Build presentation techniques that reveal new insight for clients and designers. Dallam mentioned that integrating clients as part of the design team is crucial, and yet unquestioned motivations shape clients’ decisions, too. For instance, in the health care industry, if the current environment is working well, there is little motivation to challenge assumptions.
So for one particular project, for example, NBBJ led a series of questions to discover if the assumption that the current exam room was the solution was indeed the best solution. The firm created full-scale prototypes of the current exam room, several incremental improvement options, a radical option, and worked to co-design with the design team (which includes the client) real time in these spaces.

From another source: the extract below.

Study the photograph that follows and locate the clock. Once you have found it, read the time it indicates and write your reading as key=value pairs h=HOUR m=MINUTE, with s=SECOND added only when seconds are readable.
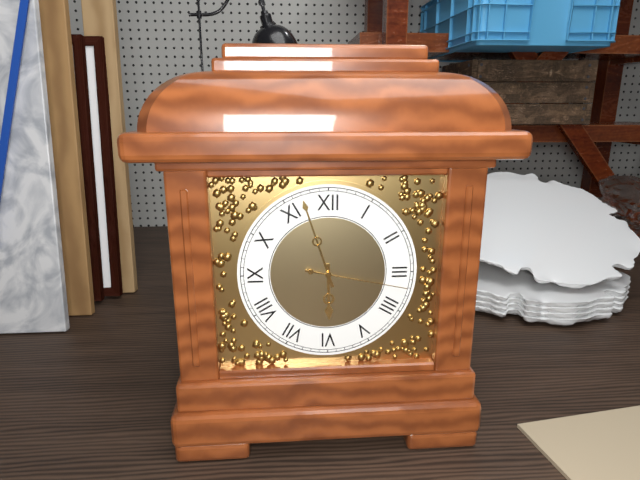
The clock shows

“They could cut this full-scale model, change it on the spot. It was tangible and resonated emotionally. We worked on this mockup together, incrementally, to make it better. Had we not done this, they wouldn’t have been as open to dramatic change,” Dallam said. In the end, the firm didn’t have to sell the radically different design because the client asked for it.
Turning the focus on the designers in this exercise, Dallam added that integrative thinking has helped architects step out of presumptions about presenting to clients:
“Architects are not trained to communicate to the uninitiated. In this exercise, not only did the client use the prototype to make decisions, the design team walked away with insights magnified 10-fold,” Dallam said. “It’s an example of how we’re committed to changing our industry.”
Rosemarie Buchanan is principal of her own communications consultancy, which specializes in helping architecture and design firms identify, frame, and present their stories. Based in Seattle, Buchanan is a former reporter for the Associated Press and business editor. She holds a master of environmental design from Yale University and has written for Architectural Record, the Chicago Tribune, Competitions, the Seattle Times, and others.